There are many other modifications and changes without departing from the scope of the invention.

POSSIBLE APPLICATIONS IN INDUSTRY As mentioned above, the ring binder of the invention is used to removably bind perforated sheets of paper such as loose-leaf pages and phtograph mounts by means of the rings that can be selectively opened and closed.

Claims (5)

CLAIMS:

1. A loose-leaf ring binder comprising: an elongated coverplate having inwardly bent retaining ribs along its longitudinal edges; a pair of opposing hookplates disposed within said coverplate with their outer longitudinal edges supported by said retaining ribs of said coverplate and with their inner longitudinal edges joined together for pivotal movement between an inwardly-bowed position toward said coverplate and an outwardly-bowed position away from said coverplate; at least a pair of opposing ring halves attached at their bottom ends to said hookplates and extending outwardly through openings made in said coverpalte for movement between an open and a closed position as said hookplates move between said inwardly-bowed and outwardlybowed positions;; a control slide disposed under said hookplates for longitudinal movement between an advanced and a retracted position in the axial direction of said hookplates; a manipulating lever pivotably provided at one longitudinal end of said coverplate; a motion translating means for converting a pivotal movement of said manipulating lever into a longitudinal movement of said control slide; actuating means provided at a suitable location on said control slide for driving said hookplates from said inwardly-bowed position into said outwardly-bowed position as said control slide is moved to said advanced or retracted position; and locking means provided at a suitable location on said control slide to be brought into engagement with said hookplates for locking the same in said outwardly-bowed position as said control slide is moved into said retracted or advanced position.
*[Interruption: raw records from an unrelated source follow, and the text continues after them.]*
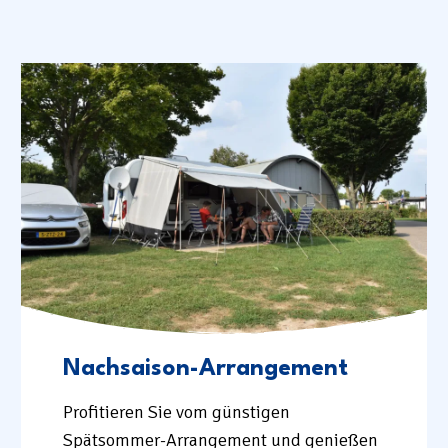
Nachsaison-Arrangement
Profitieren Sie vom günstigen
Spätsommer-Arrangement und genießen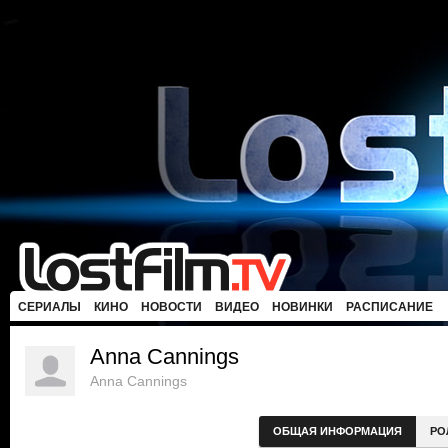
СЕРИАЛЫ
КИНО
НОВОСТИ
ВИДЕО
НОВИНКИ
РАСПИСАНИЕ
Anna Cannings
Anna Cannings
ОБЩАЯ ИНФОРМАЦИЯ
РО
2. The ring binder as defined in claim 1, wherein said hookplates include at least an opening formed along their abutting edges; and said control slide includes a projection formed in the vicinity of said ring halves located near the axial center of said hookplates so as to be extendable into said opening, said projection having actuating means in the form of a slanted cam surface provided along its front or rear edge surface, and locking means in the form of a notch provided along its rear or front edge surface.
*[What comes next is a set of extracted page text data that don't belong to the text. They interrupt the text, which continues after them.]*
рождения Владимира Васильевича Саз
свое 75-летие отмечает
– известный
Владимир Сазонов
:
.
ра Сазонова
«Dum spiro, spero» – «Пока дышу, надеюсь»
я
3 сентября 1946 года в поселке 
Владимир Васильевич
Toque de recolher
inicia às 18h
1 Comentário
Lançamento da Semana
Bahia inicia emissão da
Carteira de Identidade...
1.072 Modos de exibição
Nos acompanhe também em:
3. The ring binder as defined in claim 2, wherein said control slide includes a plurality of projections; an elongated slot provided at a location between said plurality of projections so as to extend in the direction of movement of said slide; and a fixing pin extending in said slot for suitably guiding and holding said control slide.
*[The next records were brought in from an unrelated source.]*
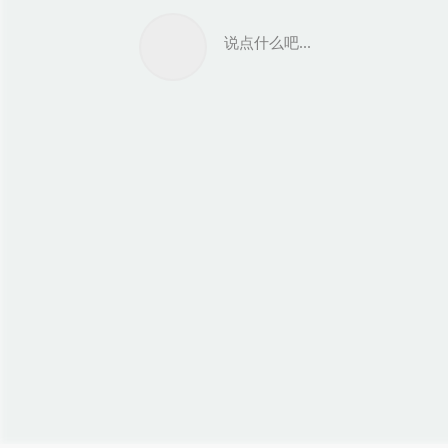
说点什么吧...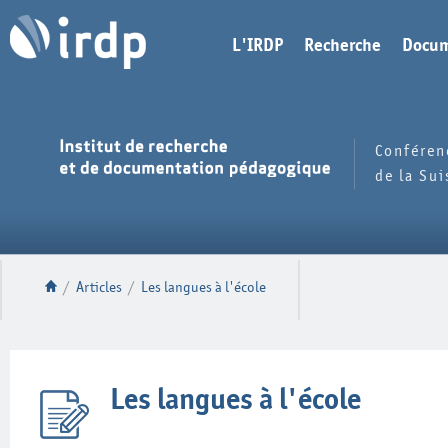
L'IRDP
Recherche
Docum
Conféren
de la Su
/
Articles
/
Les langues à l'école
Les langues à l'école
4. The ring binder as defined in claim 1, 2 or 3, wherein said manipulating lever includes a vertical section to be pivotally supported on one end of said coverplate; a horizontal section extending horizontally outward from the bottom edge of said vertical section; an upright section extending upwardly from the outer edge of said horizontal section in parallel with said vertical section; and a manipulating section formed integrally at the upper end of said upright section; said motion translating means include a through hole formed at a location between said horizontal and upright sections of said manipulating lever, and a vertical extending portion formed integrally at the outer end of said control slide so as to extend into said through hole in operative engagement.

5. The ring binder as defined in claim 2, wherein said vertical section of said lever includes a recess or opening formed therein in order to prevent interference with said upright projection of said control slide.